Each time the police returned, the protesters scattered, leaving the cops with trash pickup duty. Having cleared the debris, the police continued cordoning off the intersection, provoking more heckling from those stuck on the sidewalks unable to cross. More often than not, the fleet of police vans and the officers themselves were the main obstacles to traffic on the streets throughout the night, not the protesters or hasty barricades.
Throughout my six weeks in Hong Kong, I routinely observed the HKPF block off a crosswalk, a street, a sidewalk or an entire intersection in a completely arbitrary fashion, with no visible logic to it. Then, equally devoid of objective reason, they’d block off a different sidewalk or street, often aggressively pushing people out of the way to do so. Yet, in many cases, pedestrians could simply walk around them. My best guess is that they needed to look important, to project an air of authority and control, despite the self-evident lack of it. It could also be that their commanding officers used busy work to keep individual cops from going rogue.

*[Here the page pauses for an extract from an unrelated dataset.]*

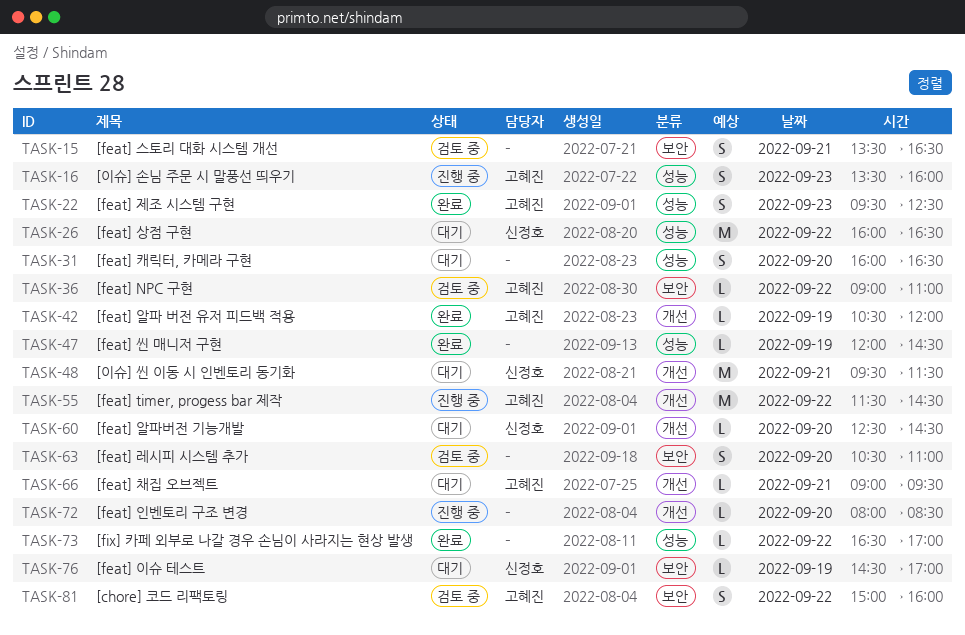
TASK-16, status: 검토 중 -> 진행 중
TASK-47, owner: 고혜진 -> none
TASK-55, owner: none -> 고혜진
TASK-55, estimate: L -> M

Possibly the only effective thing I saw any authorities do all night was to bring in a dump truck with a loader and remove the barricade material from the road so protesters could no longer use it. At this point, I was already headed in for the night. The press track and field team had just sprinted en masse down Nathan Road at the word of another protest two blocks away. I went and found a noodle shop still open at 2am, ate and started the walk back to TST. Tomorrow would be another day.